Marché à bons de commande
Le marché à bons de commande est un accord-cadre exécuté par commandes successives, avec montant minimum et maximum. Fonctionnement, BPU et conseils pour une PME.
Mis à jour le 4 septembre 2026
Le marché à bons de commande est un accord-cadre dans lequel toutes les conditions des prestations sont fixées dès le départ, et que l'acheteur exécute en émettant des bons de commande au fur et à mesure de ses besoins. Il sert aux achats répétitifs dont le volume exact n'est pas connu à l'avance : fournitures, petits travaux d'entretien, prestations de service à la demande.
Comment ça marche
Le Code de la commande publique définit le bon de commande comme le document par lequel l'acheteur précise, dans le cadre de l'accord-cadre, la nature et la quantité des prestations à réaliser. Il est émis unilatéralement, sans négociation ni remise en concurrence, et le titulaire doit l'exécuter dans les conditions du contrat. Les prix sont ceux du bordereau des prix unitaires ou du catalogue annexé au marché.
Le marché fixe une durée, au maximum quatre ans pour un pouvoir adjudicateur, et obligatoirement un montant ou une quantité maximale. Il peut aussi prévoir un minimum, qui engage l'acheteur. Il est passé selon la procédure correspondant à son montant maximal : MAPA sous les seuils européens, procédure formalisée au-delà (140 000 € ou 216 000 € HT pour les fournitures et services selon l'acheteur, 5 404 000 € HT pour les travaux).

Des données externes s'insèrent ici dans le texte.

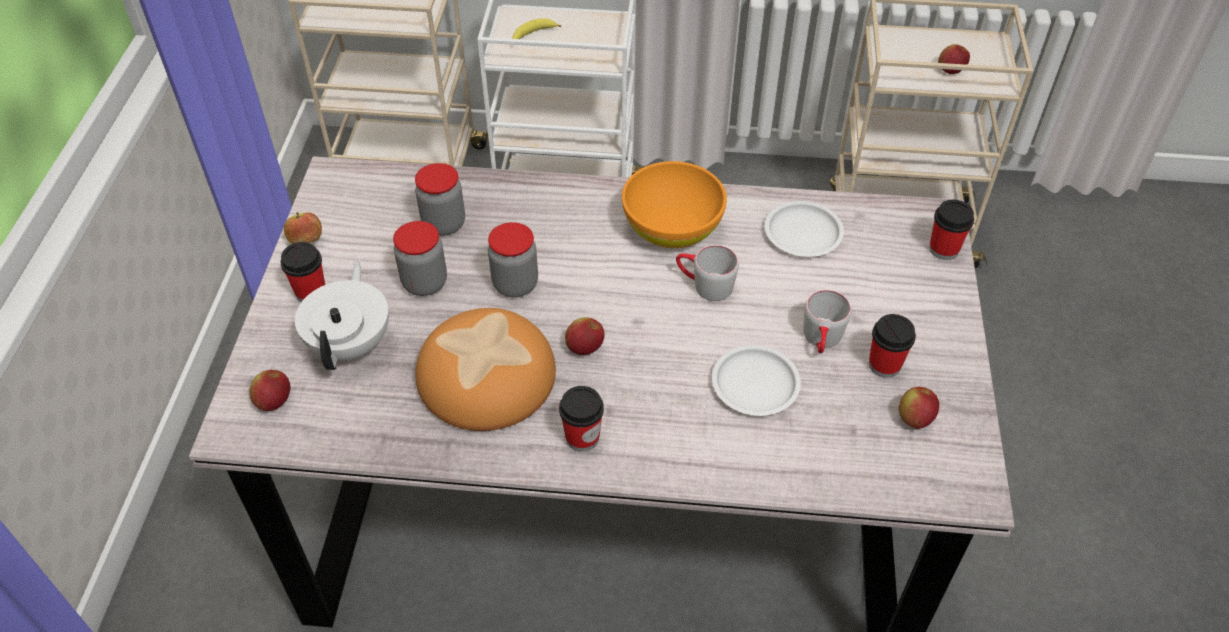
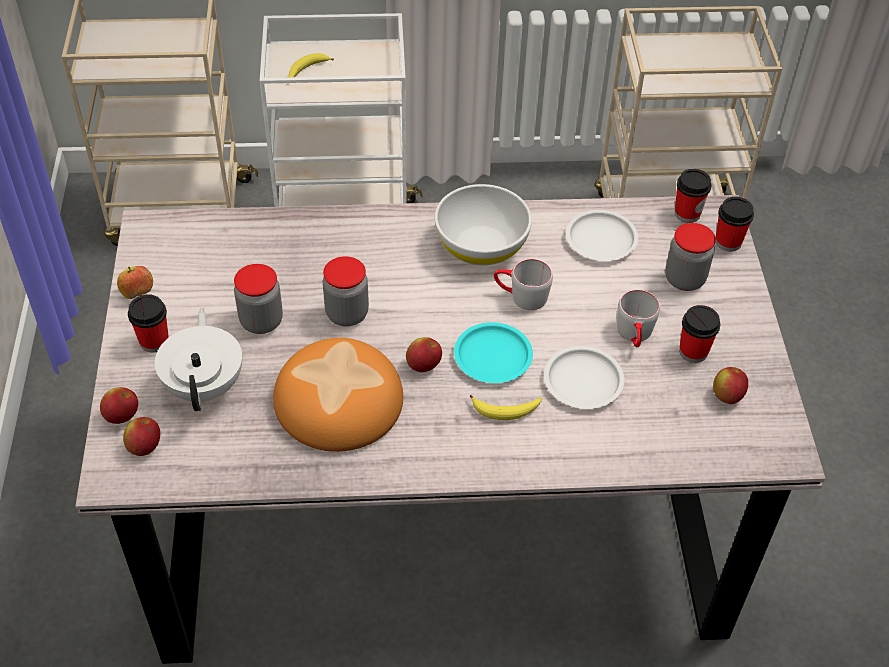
camera: 10 degrees left, 0 degrees up
(444, 224) = (267, 264): jar -> jar (684, 279)
(582, 437) = (438, 446): cup -> cup (687, 213)
(662, 346) = (493, 357): none -> turquoise plate
(664, 406) = (506, 410): none -> banana
(672, 227) = (481, 245): orange bowl -> white bowl
(950, 70) = (706, 73): apple -> apple (122, 416)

Un marché à bons de commande peut avoir plusieurs titulaires ; les commandes sont alors réparties selon des règles fixées au contrat, par exemple par zone géographique ou par ordre de classement.
Ce que ça change pour une entreprise
C'est un contrat de flux : une fois titulaire, l'entreprise reçoit des commandes sans repasser par une consultation. Il faut pouvoir répondre rapidement, parfois en quelques jours, et gérer une facturation par bon.
Au moment de répondre, le chiffrage se fait ligne par ligne sur le BPU, et l'acheteur compare les offres sur un détail quantitatif estimatif simulant une commande type. Les quantités réelles peuvent s'en écarter fortement : évitez les prix d'appel sur des lignes que vous pensez peu commandées. Vérifiez le minimum garanti, la clause de révision des prix sur la durée et les délais d'exécution imposés à chaque bon.
Exemple
La ville de Clairfontaine passe un marché à bons de commande pour les travaux d'entretien de ses bâtiments, lot « plomberie », d'une durée de quatre ans avec un minimum de 40 000 € HT et un maximum de 300 000 € HT. L'entreprise de plomberie retenue, six salariés, reçoit chaque mois des bons de commande allant de quelques centaines à plusieurs milliers d'euros, facturés aux prix du bordereau.
Questions fréquentes
L'acheteur peut-il commander moins que prévu ?
Oui, tant qu'il respecte le minimum éventuel. En l'absence de minimum, il n'est tenu à aucun volume.
Peut-on refuser un bon de commande ?
Non, dès lors qu'il respecte les conditions du marché. Le refus expose à des pénalités et à la résiliation.
Quelle différence avec le marché subséquent ?
Le bon de commande applique des conditions entièrement fixées. Le marché subséquent suppose une remise en concurrence des titulaires sur les conditions restées ouvertes.